Berger opened with “Crack and Break and Heal,” explaining that some of her selected items appeared literally in her story, while others only lent their essence to the story’s tone. Among her various objects was a 19th century tin bonnet— commonly used as a 10-year anniversary gift for married couples—two wooden prosthetic legs and a journal with intricate anchor tattoos drawn in.
For Berger, the underwater realm is an enormous toy chest, where things like “white goo” float up the Gowanus Canal and Good Humor ice cream trucks are submerged off the coast of Far Rockaway.

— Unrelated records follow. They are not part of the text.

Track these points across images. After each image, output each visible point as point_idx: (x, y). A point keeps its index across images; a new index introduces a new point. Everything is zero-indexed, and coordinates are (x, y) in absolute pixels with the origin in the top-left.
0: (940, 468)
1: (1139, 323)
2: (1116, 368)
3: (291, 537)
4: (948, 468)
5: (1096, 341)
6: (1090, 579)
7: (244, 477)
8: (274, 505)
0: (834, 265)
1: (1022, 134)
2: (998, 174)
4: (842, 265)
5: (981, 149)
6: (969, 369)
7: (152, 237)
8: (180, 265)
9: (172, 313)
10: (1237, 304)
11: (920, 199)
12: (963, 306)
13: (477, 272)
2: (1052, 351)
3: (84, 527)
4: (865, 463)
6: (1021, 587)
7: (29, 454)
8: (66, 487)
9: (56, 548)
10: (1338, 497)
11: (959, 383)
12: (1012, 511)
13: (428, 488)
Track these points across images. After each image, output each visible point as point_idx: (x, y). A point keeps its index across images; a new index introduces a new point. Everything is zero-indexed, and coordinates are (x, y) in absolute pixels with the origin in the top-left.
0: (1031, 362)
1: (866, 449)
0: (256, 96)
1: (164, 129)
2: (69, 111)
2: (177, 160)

Goldberg’s mischievous piece “Smile” is written from the perspective of a teenage girl, stuck living with her mom in her uncle’s house because her father has split. Goldberg said that she did not envision a particular part of New York as she wrote, but one imagines a Jewish family somewhere out in Brooklyn. She chose only one found object to base her piece on: a pair of dentures. The girl’s uncle is a dentist, and she feels he takes a sadistic pleasure in his dentistry, so one night when she is watching TV and suddenly realizes something is a little funny about his perfect smile, she creeps into his bedroom while he’s sleeping, to examine his dentures. We are laughing the whole way through, as Goldberg effortlessly captures the frustrated voice of a bored 13-year-old. She said Underwater New York’s assignment brought her places creatively that she wouldn’t have gone otherwise. When asked what made her choose the dentures of all things, she replied quickly, “They chose me.” Goldberg lives and teaches in Brooklyn, and has published three novels, one of which was a New York Times Notable Book in 2000.
Offill said that what caught her attention at the exhibit was “how many paintings were made to memorialize someone or something.” Not surprisingly, one of her chosen objects was a painting of a baby girl who died of unknown causes. As she read “The Invention of the Ship,” the baby’s chubby, piercing face stared out at her audience. Offill wove an eerie portrayal of a mother living with her doting husband in the city, and the loss of their only child. The piece is as much about New York as it is about grief, with a character narrating at one point: “To live in a city is to be forever flinching.” In fact, after 15 years of city-dwelling, Offill very recently moved upstate, where she finds the relative lack of stress shocking.
Keep an eye on the journal and upcoming events at underwaternewyork.com. Compass: Folk Art in Four Directions will be on view at the South Street Seaport Museum through February 2013.